• **ASSIGNMENT**:
Transcribe each record exactly, but omit pictures.

• **INPUT DATA**:
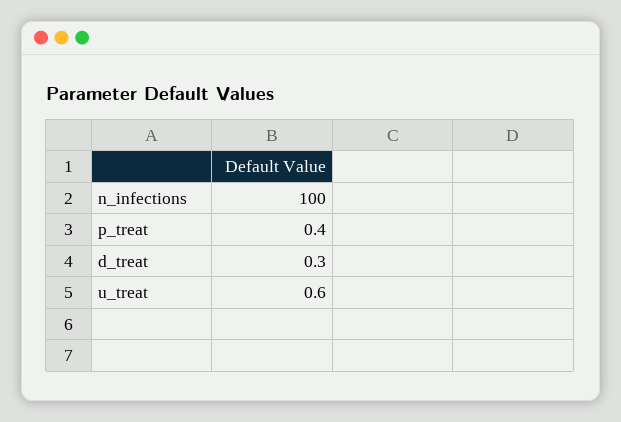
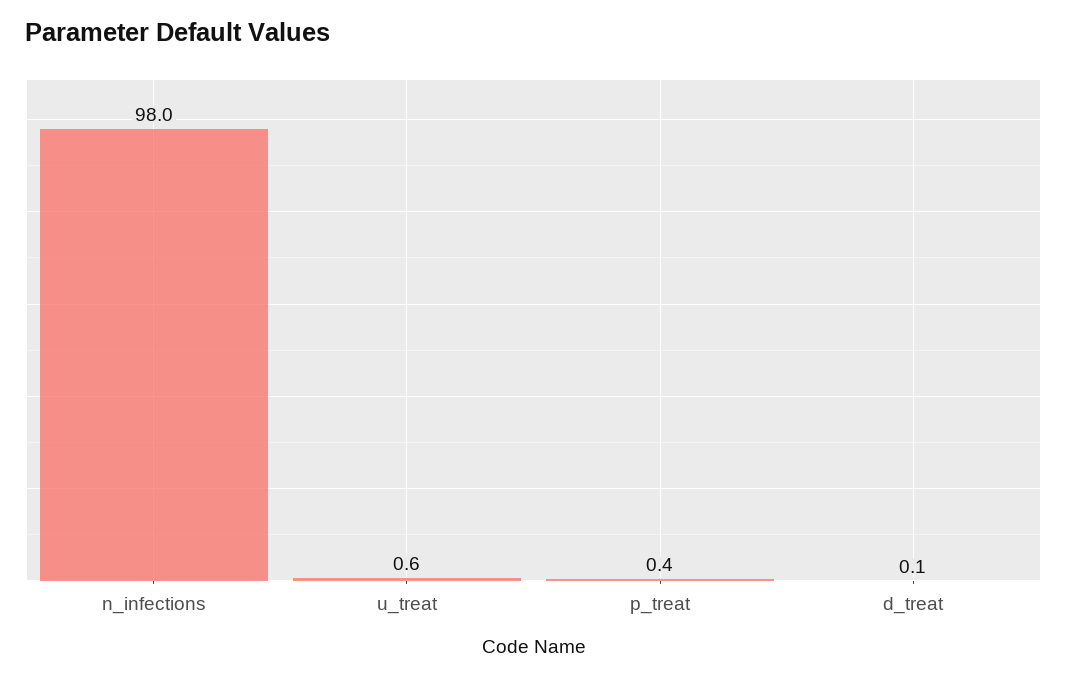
n_infections: 100 -> 98
d_treat: 0.3 -> 0.1

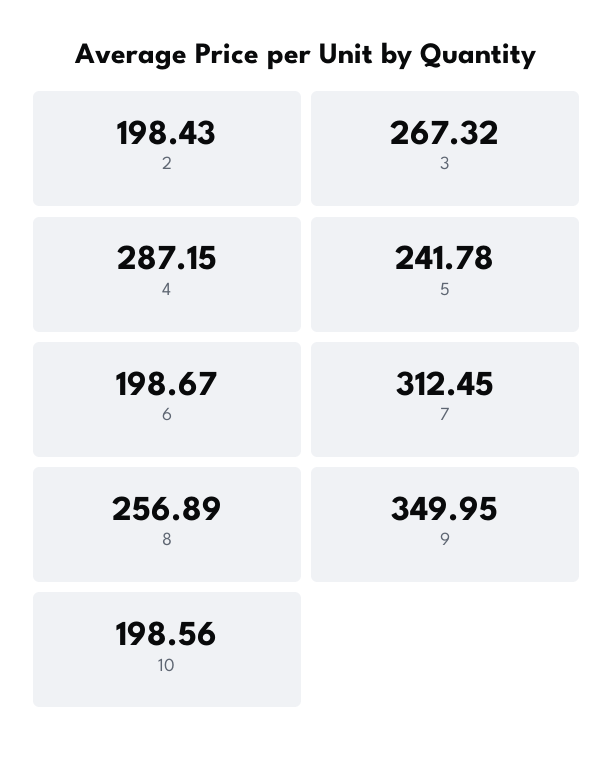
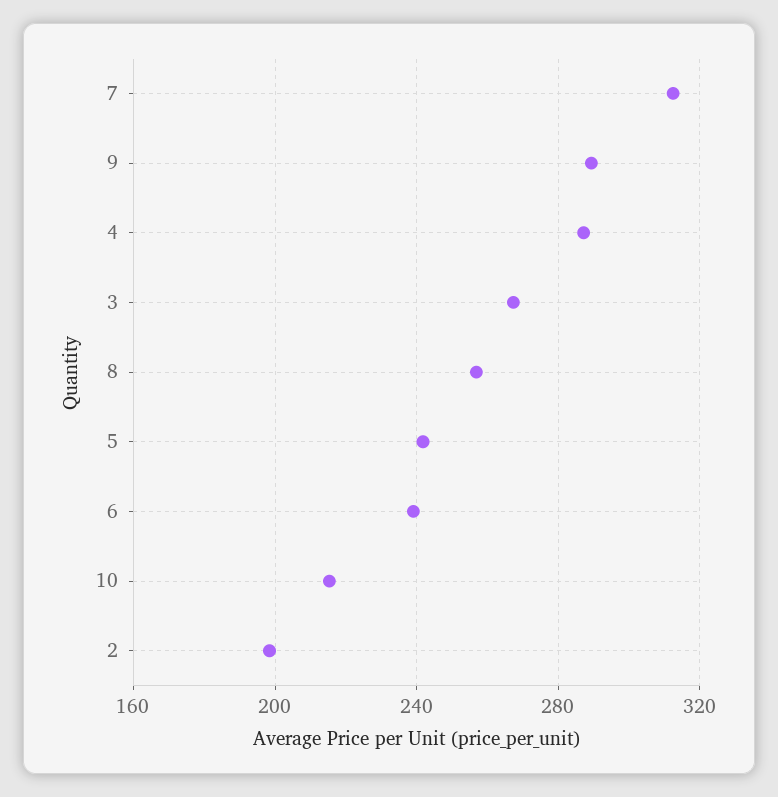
6: 198.67 -> 240
9: 349.95 -> 290
10: 198.56 -> 215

• **ANSWER AREA**:
n_infections: 100 -> 98
d_treat: 0.3 -> 0.1

6: 198.67 -> 240
9: 349.95 -> 290
10: 198.56 -> 215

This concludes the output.